By 12:15, the streets surrounding the White House were filled. Men and women stood anxiously as far away as the Capitol Building itself, almost three blocks to the south. A cheer suddenly exploded from the front of the crowds as a broadly smiling President emerged out the front door and onto the landing atop the steps with a gaunt young officer whose tailored grey uniform was spattered with dried mud. Secretary Gratiot and the General followed, both also smiling, though not as broadly.
“My fellow Southerners! This outstanding young officer has heroically ridden directly from Manassas with a message from General Taylor.” Calhoun paused theatrically as the crowd roared and Maj. Jefferson Davis looked sheepishly at his formerly black, now brown-spotted boots. The President put up his hands as if to call for silence, obviously relishing the moment.
“We have met the invader along the banks of Bull Run, northwest of Manassas around the Warrenton Pike…” He paused again as word rippled back through the crowd.
“The invader has been thrown back and was last evening in full retreat toward Georgeto…”
The crowds erupted with joy, planter’s hats flying into the air, strangers hugging, Southern gentlemen sweeping staid---and flirtatious---women off their feet to hold them aloft by their waists. In the pandemonium, no one noticed the scattering of sad-eyed blank black faces in their midst.
Nor did anyone pay particular attention to the smiling, well-dressed, wiry gentleman with the planter’s hat perched over his jet-black hair standing alone near the mansion’s steps. If someone had, perhaps it would have been noted that his smile did not extend to his eyes. Even the curious half-blue, half-brown one…
Calhoun continued: “General Taylor reports that our army is in full control of the Bull Run fords and bridges and is across in strength. The pursuit of the retreating enemy is imminent.”
As the wildly-cheering Richmonders surged forward to the bottom of the steps above which the Presidential party stood, Calhoun’s arm now around Davis’ shoulders, the quick, significant look that flashed from the War Secretary to General Gaines went unnoticed…
___________
The rebellion that broke out in the southern portion of the British Empire’s North American possessions in the second half of 1833 stunned much of the western world,
though it was not a complete surprise to those who had kept tabs on the burgeoning
,
boisterous adolescent patchwork political entity established as a result of the Colonial Compact of 1776.
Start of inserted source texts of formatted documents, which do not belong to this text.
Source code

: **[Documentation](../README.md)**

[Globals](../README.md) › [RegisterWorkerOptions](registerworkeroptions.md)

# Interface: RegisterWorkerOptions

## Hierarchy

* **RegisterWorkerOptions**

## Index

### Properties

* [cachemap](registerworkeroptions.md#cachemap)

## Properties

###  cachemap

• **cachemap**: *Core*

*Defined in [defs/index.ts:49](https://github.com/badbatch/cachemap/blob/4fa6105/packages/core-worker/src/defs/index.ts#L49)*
The Compact, a desperate, last-second attempt to foil off an armed secession of the original 13 American colonies from the Empire, had succeeded because the ‘Continental Congress’ accepted the compromise plan coauthored by Edmund Burke and Benjamin Franklin. This Compact converted the unamalgamated colonies into a united “dominion”---a new concept for the British Empire---labeled the ‘United States of British America.’
The compromise essentially granted the new ‘dominion’ home rule in domestic matters (under London oversight) and representation in Parliament. London retained control of foreign policy. Its right to impose taxation was also accepted by the new entity. While the Crown continued to establish and operate military bases, primarily naval stations, in the USBA, the Dominion fielded (and funded) its own army and coastal guard to ensure domestic security. The Compact also incorporated the Empire’s newly won Canadian territories, including the organized provinces of Quebec and Ontario, in the USBA.